About this exercise
Provide the number of lines below containing the word "introduces", without any other words.

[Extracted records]
-------------------------

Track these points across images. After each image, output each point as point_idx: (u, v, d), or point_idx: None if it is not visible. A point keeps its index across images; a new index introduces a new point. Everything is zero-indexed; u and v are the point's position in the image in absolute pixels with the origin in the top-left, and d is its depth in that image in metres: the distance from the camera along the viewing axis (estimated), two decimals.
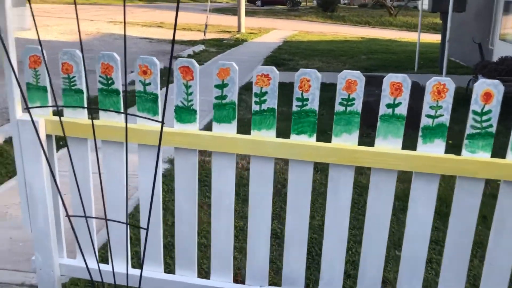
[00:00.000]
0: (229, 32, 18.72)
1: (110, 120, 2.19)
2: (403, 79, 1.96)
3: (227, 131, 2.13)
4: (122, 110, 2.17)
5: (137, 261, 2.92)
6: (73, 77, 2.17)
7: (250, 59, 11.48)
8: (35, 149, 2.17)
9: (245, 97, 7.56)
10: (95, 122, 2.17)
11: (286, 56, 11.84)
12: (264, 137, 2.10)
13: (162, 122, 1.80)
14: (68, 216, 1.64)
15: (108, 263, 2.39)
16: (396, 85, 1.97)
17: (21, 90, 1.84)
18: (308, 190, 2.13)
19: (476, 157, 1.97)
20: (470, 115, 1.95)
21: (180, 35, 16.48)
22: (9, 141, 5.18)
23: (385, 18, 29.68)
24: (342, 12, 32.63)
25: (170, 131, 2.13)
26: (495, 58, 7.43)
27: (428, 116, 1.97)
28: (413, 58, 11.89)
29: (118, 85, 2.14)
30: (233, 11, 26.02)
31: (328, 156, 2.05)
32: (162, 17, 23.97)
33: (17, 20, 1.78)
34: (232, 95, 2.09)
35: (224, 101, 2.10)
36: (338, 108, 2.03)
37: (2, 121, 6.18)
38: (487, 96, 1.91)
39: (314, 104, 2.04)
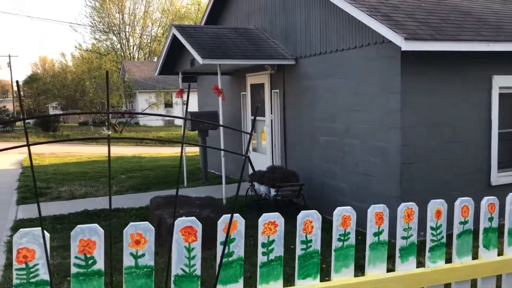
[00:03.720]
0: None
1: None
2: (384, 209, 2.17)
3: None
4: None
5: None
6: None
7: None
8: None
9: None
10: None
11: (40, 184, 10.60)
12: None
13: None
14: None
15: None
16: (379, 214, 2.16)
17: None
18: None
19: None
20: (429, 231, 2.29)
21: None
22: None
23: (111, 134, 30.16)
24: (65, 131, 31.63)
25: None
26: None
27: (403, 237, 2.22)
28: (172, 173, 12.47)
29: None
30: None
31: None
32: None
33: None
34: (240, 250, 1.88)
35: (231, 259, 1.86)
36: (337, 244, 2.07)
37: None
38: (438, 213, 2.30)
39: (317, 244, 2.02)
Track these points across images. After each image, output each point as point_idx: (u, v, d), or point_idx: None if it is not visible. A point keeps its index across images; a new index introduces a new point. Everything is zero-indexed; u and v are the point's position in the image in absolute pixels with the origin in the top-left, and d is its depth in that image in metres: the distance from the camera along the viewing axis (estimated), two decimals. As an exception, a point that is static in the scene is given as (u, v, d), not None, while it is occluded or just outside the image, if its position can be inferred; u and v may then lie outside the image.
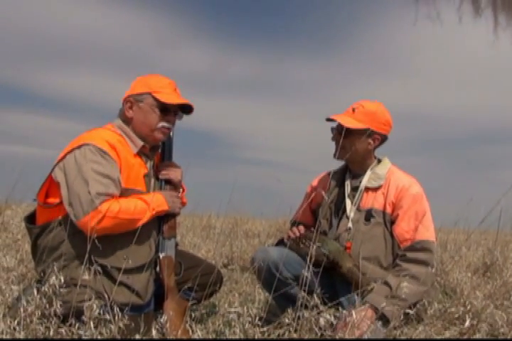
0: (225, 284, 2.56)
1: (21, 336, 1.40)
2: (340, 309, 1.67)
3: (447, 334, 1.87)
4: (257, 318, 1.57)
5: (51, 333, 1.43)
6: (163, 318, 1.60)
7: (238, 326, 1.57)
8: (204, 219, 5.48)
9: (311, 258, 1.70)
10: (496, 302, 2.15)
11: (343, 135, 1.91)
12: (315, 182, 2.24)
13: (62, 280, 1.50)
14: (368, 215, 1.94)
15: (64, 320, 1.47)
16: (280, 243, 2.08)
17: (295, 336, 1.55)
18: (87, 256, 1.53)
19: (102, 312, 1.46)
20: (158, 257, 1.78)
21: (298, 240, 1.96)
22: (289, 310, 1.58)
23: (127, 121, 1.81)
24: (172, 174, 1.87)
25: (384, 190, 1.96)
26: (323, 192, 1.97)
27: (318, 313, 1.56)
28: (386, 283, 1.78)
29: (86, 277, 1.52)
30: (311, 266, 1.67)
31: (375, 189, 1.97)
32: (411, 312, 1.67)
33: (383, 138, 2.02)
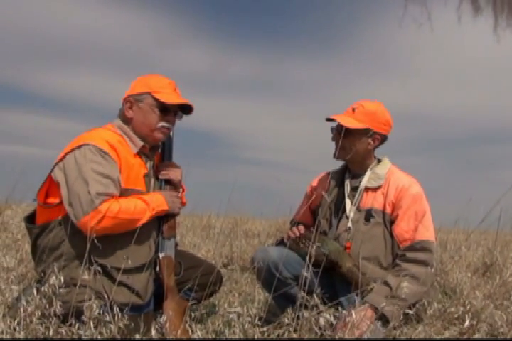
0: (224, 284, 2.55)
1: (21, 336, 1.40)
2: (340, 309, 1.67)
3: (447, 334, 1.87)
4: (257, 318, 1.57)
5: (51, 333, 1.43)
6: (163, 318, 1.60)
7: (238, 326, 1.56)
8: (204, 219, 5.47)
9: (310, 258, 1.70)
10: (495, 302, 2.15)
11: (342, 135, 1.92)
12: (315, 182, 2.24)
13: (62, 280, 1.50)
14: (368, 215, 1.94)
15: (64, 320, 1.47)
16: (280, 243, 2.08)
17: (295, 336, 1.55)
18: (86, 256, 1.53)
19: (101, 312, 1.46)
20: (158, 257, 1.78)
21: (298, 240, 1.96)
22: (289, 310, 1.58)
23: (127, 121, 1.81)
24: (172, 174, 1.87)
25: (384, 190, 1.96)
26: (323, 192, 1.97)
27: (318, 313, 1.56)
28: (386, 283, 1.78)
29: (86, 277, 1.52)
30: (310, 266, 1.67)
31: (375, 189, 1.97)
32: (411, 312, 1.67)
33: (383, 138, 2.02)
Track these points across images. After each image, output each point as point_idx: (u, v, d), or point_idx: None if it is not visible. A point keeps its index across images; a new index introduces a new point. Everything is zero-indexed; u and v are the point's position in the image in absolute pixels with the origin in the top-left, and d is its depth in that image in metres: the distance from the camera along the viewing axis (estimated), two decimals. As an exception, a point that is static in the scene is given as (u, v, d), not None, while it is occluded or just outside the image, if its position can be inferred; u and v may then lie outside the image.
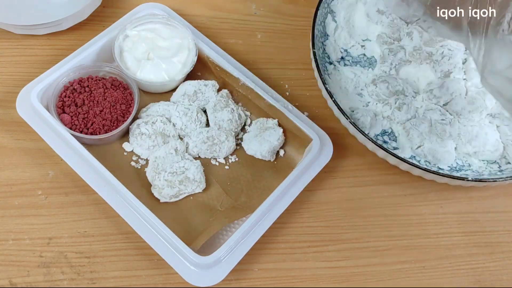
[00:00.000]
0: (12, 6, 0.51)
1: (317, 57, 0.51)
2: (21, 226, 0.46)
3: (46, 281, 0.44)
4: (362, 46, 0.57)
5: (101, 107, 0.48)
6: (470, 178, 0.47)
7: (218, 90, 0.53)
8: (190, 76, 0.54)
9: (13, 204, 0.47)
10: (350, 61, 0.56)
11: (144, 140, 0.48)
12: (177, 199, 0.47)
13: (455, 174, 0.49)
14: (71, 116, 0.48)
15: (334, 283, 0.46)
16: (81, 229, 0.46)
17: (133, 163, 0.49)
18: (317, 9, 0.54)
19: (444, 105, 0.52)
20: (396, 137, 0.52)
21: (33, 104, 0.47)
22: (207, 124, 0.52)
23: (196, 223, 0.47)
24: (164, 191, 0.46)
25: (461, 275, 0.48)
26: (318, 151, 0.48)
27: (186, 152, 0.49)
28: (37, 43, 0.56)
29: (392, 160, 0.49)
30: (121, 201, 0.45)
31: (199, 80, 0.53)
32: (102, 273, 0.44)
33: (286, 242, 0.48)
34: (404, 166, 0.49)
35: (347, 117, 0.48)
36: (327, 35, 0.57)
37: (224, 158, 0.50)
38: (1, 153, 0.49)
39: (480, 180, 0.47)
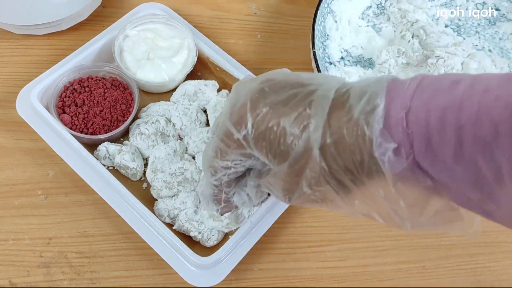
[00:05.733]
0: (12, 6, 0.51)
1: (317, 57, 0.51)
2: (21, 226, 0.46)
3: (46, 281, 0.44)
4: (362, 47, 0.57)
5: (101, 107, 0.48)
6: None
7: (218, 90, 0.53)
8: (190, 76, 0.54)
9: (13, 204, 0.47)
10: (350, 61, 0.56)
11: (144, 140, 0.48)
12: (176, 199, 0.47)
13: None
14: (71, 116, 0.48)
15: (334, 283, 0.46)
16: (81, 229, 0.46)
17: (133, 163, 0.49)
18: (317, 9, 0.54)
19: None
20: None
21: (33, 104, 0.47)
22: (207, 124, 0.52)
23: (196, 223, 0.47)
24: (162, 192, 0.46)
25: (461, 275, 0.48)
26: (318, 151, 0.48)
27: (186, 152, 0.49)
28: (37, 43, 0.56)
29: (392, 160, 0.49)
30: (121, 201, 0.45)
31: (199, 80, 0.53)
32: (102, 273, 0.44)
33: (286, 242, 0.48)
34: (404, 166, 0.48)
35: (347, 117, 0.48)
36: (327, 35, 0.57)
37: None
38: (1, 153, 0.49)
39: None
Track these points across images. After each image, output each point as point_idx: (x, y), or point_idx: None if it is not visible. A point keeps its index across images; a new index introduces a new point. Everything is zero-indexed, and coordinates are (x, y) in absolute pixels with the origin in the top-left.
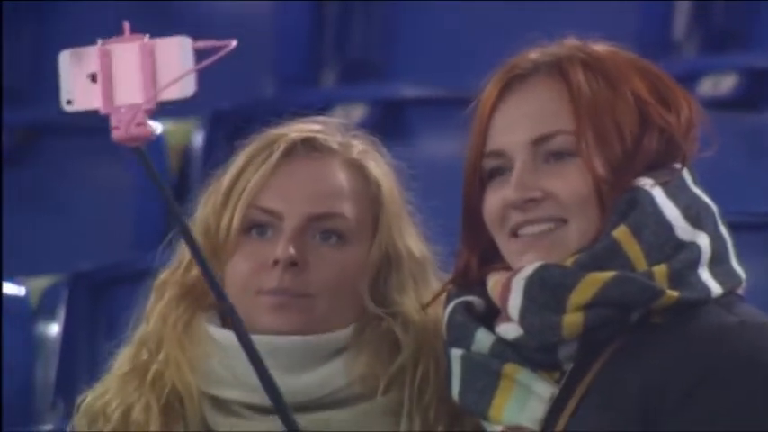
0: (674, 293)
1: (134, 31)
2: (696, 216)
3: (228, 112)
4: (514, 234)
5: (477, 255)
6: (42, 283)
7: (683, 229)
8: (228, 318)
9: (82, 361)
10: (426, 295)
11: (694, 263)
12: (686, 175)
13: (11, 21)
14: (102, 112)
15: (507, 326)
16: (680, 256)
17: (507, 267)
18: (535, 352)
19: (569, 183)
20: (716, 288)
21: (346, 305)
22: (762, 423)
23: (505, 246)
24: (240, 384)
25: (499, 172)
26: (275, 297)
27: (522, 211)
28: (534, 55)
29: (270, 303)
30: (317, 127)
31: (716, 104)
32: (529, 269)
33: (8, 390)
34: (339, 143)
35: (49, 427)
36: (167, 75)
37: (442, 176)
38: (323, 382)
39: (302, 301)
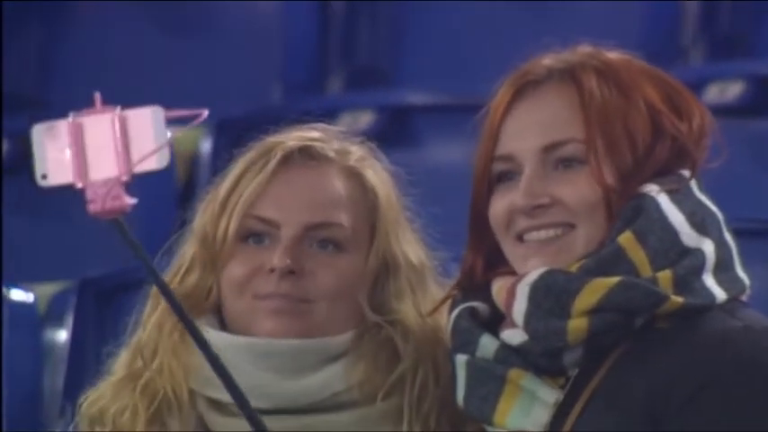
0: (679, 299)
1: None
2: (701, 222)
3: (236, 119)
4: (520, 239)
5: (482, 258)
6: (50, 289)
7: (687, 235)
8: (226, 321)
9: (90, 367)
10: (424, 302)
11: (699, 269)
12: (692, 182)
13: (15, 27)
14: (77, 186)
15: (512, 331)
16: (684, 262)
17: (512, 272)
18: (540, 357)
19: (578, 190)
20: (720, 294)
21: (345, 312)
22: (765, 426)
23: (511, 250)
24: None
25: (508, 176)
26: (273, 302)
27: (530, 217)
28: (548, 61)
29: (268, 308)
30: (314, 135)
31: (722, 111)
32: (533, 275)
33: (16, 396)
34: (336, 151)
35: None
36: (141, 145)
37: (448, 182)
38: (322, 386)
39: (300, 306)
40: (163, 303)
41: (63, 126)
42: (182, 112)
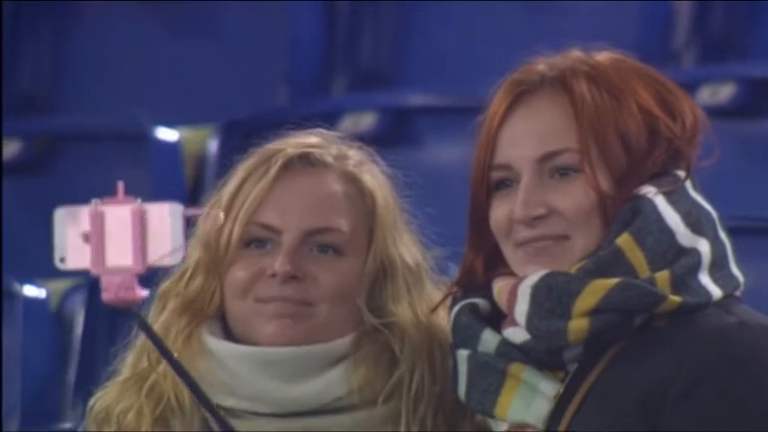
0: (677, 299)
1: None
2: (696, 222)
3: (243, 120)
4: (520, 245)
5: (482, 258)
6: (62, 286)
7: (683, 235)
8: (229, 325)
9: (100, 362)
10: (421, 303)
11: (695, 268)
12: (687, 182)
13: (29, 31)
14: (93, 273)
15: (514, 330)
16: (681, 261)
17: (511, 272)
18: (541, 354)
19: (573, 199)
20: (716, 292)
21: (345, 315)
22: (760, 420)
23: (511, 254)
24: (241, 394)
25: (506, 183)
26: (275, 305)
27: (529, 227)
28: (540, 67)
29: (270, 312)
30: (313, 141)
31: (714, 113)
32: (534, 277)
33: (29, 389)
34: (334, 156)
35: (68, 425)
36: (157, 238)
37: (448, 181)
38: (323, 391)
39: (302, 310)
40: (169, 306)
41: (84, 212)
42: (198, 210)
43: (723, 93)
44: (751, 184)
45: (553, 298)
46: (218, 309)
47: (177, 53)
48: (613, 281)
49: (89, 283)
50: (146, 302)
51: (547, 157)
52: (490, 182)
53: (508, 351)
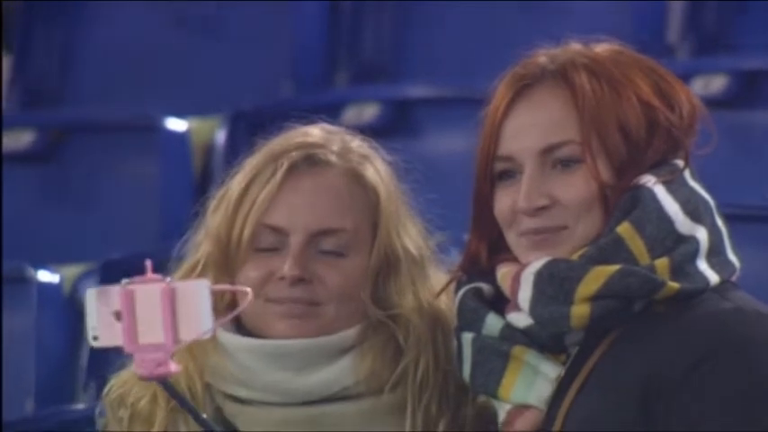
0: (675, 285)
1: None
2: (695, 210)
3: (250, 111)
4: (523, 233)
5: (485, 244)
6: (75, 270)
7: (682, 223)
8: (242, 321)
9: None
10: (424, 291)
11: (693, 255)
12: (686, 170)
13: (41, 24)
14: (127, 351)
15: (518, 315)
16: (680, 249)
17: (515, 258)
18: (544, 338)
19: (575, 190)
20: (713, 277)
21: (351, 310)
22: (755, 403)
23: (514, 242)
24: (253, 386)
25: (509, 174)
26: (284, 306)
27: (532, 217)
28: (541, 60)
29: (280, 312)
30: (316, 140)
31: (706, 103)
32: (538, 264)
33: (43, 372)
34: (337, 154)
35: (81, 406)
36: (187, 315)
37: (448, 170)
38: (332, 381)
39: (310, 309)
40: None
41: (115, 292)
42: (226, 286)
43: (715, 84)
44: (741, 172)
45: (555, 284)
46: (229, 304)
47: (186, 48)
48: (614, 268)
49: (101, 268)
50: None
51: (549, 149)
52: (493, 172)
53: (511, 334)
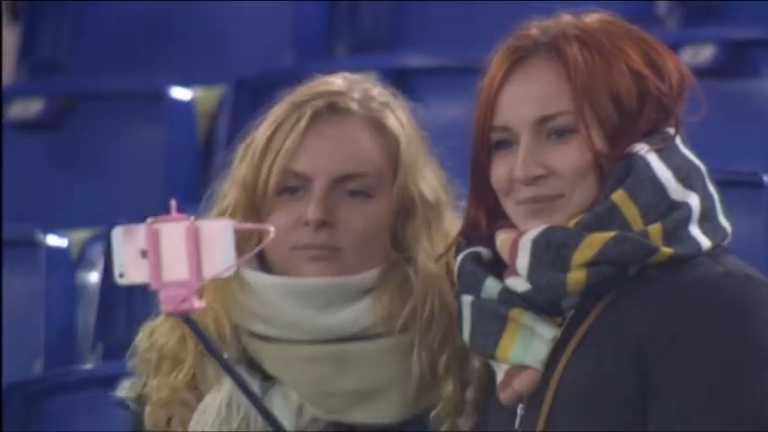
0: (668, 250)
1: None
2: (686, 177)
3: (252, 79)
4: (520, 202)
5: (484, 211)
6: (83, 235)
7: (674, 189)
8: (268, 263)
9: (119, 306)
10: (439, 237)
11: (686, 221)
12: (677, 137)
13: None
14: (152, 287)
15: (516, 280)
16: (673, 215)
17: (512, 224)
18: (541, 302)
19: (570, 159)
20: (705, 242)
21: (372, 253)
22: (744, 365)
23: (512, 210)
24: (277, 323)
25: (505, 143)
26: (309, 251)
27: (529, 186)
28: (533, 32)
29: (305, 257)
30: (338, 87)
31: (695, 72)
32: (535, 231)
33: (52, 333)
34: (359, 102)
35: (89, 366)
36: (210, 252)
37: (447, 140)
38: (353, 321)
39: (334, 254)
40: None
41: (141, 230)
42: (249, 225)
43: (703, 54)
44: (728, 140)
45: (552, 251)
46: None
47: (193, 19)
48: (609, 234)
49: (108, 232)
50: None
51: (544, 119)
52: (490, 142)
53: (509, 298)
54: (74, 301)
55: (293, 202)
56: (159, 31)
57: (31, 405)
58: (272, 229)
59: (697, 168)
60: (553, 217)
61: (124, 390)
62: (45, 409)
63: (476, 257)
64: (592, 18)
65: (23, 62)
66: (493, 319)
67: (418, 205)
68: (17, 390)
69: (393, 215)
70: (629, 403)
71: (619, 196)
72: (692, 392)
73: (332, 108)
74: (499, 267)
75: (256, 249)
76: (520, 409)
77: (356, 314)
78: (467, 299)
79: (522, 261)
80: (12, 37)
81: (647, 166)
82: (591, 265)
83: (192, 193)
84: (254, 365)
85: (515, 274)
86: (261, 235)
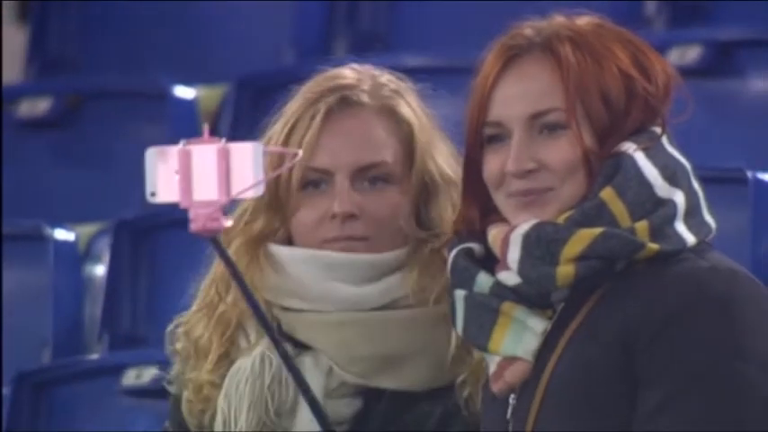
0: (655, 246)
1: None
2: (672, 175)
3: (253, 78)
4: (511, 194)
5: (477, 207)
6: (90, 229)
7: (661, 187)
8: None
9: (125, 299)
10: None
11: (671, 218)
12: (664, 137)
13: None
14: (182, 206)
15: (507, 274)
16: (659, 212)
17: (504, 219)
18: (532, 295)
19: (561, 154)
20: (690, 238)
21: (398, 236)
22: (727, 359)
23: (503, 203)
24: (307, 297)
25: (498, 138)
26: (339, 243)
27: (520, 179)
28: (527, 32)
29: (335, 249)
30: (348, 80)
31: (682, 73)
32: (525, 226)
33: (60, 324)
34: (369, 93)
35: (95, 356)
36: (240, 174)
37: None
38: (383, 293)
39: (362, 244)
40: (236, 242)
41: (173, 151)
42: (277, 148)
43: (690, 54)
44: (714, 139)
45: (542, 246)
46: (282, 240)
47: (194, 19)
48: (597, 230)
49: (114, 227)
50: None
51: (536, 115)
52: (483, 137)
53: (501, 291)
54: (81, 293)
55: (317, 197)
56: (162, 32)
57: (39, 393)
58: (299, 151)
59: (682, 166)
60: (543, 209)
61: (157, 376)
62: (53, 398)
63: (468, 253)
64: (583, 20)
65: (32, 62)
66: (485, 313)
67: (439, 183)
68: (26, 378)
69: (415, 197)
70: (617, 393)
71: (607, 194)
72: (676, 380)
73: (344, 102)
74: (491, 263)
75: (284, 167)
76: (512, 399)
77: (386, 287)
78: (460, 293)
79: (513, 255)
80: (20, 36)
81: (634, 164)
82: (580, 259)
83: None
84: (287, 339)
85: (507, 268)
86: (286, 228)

-------------------------

Response
4